Age-specific incidence, outcome, cost, and projected future burden of atrial fibrillation-related embolic vascular events: a population-based study.
Yiin GS., Howard DP., Paul NL., Li L., Luengo-Fernandez R., Bull LM., Welch SJ., Gutnikov SA., Mehta Z., Rothwell PM., Oxford Vascular Study None.

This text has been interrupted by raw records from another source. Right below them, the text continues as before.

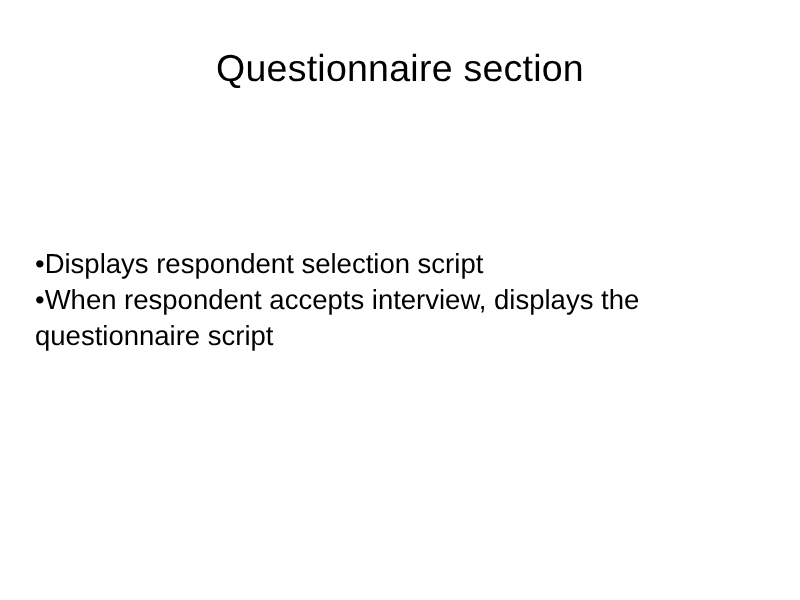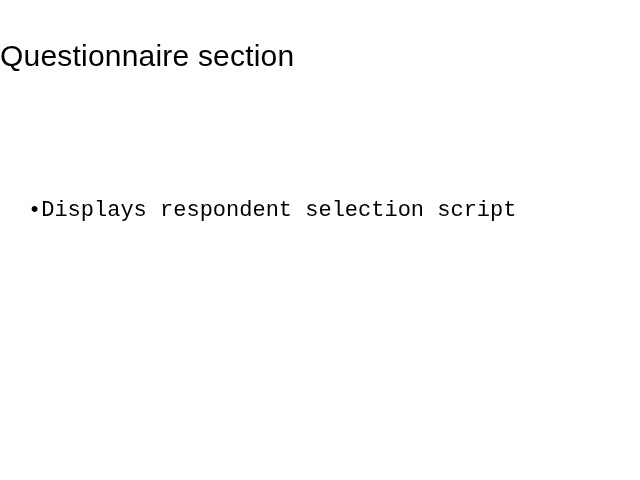--- a/index.html
+++ b/index.html
@@ -29,6 +29,7 @@
     left: 0;
     top: 38px;
     width: 640px;
+    text-align: center;
     font-size: 30px;
     line-height: 36px;
     font-weight: normal;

BACKGROUND: Prevalence of atrial fibrillation (AF) is >10% at age ≥80 years, but the impact of population aging on rates of AF-related ischemic events is uncertain. METHODS AND RESULTS: We studied age-specific incidence, outcome, and cost of all AF-related incident strokes and systemic emboli from 2002 to 2012 in the Oxford Vascular Study (OXVASC). We determined time trends in incidence of AF-related stroke in comparison with a sister study in 1981 to 1986, extrapolated numbers to the UK population and projected future numbers. Of 3096 acute cerebral or peripheral vascular events in the 92 728 study population, 383 incident ischemic strokes and 71 systemic emboli were related to AF, of which 272 (59.9%) occurred at ≥80 years. Of 597 fatal or disabling incident ischemic strokes, 262 (43.9%) were AF-related. Numbers of AF-related ischemic strokes at age ≥80 years increased nearly 3-fold from 1981-1986 to 2002-2012 (extrapolated to the United Kingdom: 6621 to 18 176 per year), due partly to increased age-specific incidence (relative rate 1.52, 95% confidence interval 1.31-1.77, P=0.001), with potentially preventable AF-related events at age ≥80 years costing the United Kingdom £374 million per year. At current incidence rates, numbers of AF-related embolic events at age ≥80 years will treble again by 2050 (72 974/year), with 83.5% of all events occurring in this age group. CONCLUSIONS: Numbers of AF-related incident ischemic strokes at age ≥80 years have trebled over the last 25 years, despite the introduction of anticoagulants, and are projected to treble again by 2050, along with the numbers of systemic emboli. Improved prevention in older people with AF should be a major public health priority.